Communists AKEL were suddenly concerned about the poor and social welfare, although they did little to advance social justice when they were in power.

Arguably COVID-19 is killing the poor quicker, more efficiently than the wealthy who can afford to social distance, live in different houses when they self-isolate or have the choice to work from home.

Opposition DIKO also found the voice of truth by demanding the government allow the Auditor General to inspect its dirty laundry where corruption scandals are usually hidden.

Other smaller parties were also encouraged by their thirst for political grandstanding.

Shouting down the government, plugging into the public’s discontent over the cash-for-passports scandal.

Usually, the state budget is a drab affair where the government pats itself on the back for a job well done while the Opposition tries to cut costs to make life difficult.
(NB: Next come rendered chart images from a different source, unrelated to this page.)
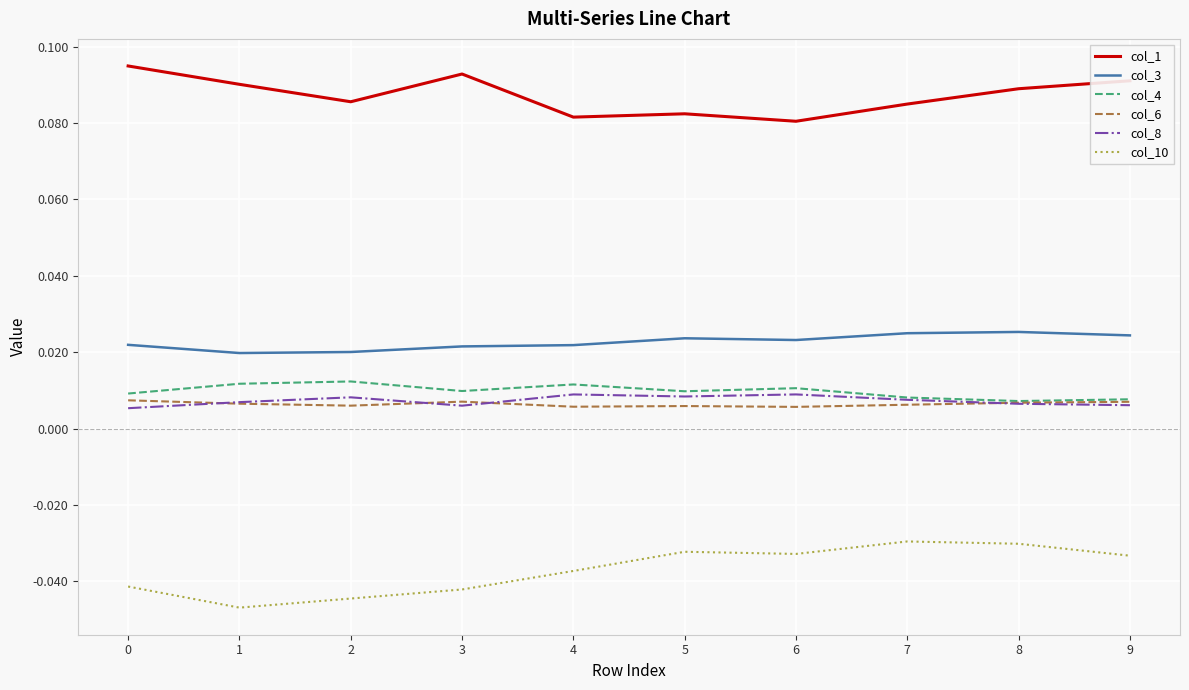

Does the chart have visible grid lines?

Yes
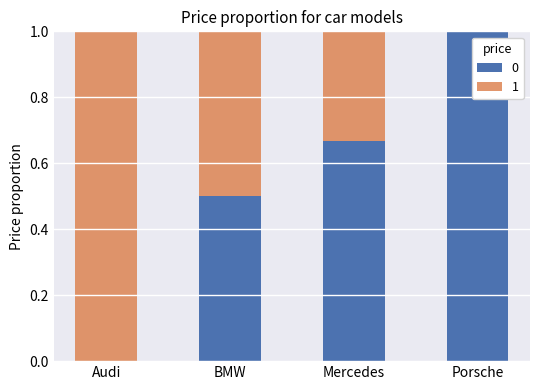

What is the highest value of the 0 series?

1.0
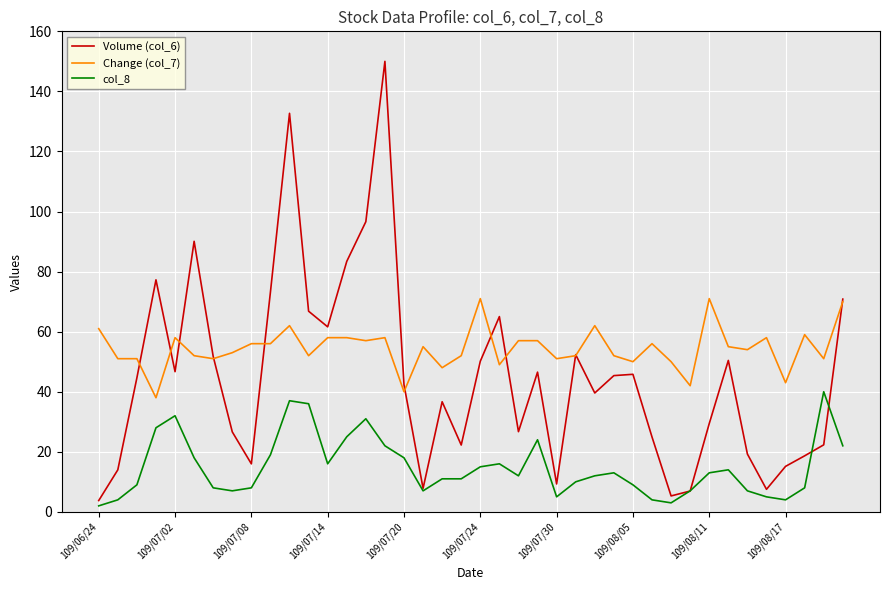

True or false: Change (col_7) and col_8 cross at least once.

False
This time rebel MPs smelt a whiff of mutiny in the air, partaking in festive mischief to spoil the government’s Christmas party.

It is the first time the budget has been shot down in a generation due to an unwritten rule that the state must function and public sector workers – a privileged class – get paid on time.

Throwing a spanner in the works causes ripples of uncertainty the fragile economy can ill afford.

Once the purse strings are tied shut, social welfare cheques and pensions stop getting paid, unemployment benefit dries up as does support to businesses during the pandemic.

Playing brinkmanship with the government is all well and good.

But is the Opposition ready to live with the consequences of their actions when teachers, police, doctors, and nurses no longer receive a salary?

What happens when hospitals are unable to function, or the COVID-19 vaccine rollout becomes a victim of the budget gamble.

It is difficult to imagine that MPs will play hardball with government finances with parliamentary elections looming next May.

Political football

As the Finance Minister conceded, the timing of this rebellion could not have been worse, neither does it instil confidence about the country’s economic future.

Using the budget to play political football is a high-risk game where usually the spectators are the ones in harm’s way.

And Parliament is not the best place for MPs to make a heroic stand against corruption.

Especially when the House Speaker and an AKEL MP were forced to resign after captured on camera trying to flog a Cyprus passport to a criminal.

It should be pointed out to the honourable members that they are part of the problem, rather than the solution.

They are the bricks and mortar the establishment is built on, the crony network of scratching each other’s back to keep it in the family.

Taking the government to task over corrupt practices when they are part of the system that tolerates abuse of power, inequality, injustice is rather poetic.

The passport for investment scheme wasn’t launched yesterday, it went into overdrive seven years ago.

Nobody was asking the tough questions then, even when international organisations and Brussels were pouring hot scorn over it.

Who was out there doing the fact-checking, looking for the skeletons in the cupboard?

If the political parties are losing sleep at night over a corrupt system, why don’t they introduce a law that protects whistleblowers, so mismanagement, neglect or oversight is rooted out?

Or is it they are playing to the gallery waiting for their time in office so they can reap the rewards of being in power.

In any mature democracy, the government should come under intense scrutiny.

The Cypriot political system lacks transparency, but few MPs are trying to turn that ship around.

The only adjustment they seek is what table they sit at – preferably the one nearer to the food chain.

Under the cold shower of realpolitik, rejecting the budget was not a courageous act triggering social revolution where fairness is at the core.

COVID-19 has scorched the economic landscape, businesses have gone bankrupt, unemployment rocketed, people’s wellbeing put under enormous duress.

Cyprus is hurting like never before (in peacetime) but instead of our politicians coming together in crisis they took cheap shots for political points.

For those going hungry, beaten, or left in the cold this Christmas, nobody will be keeping the score.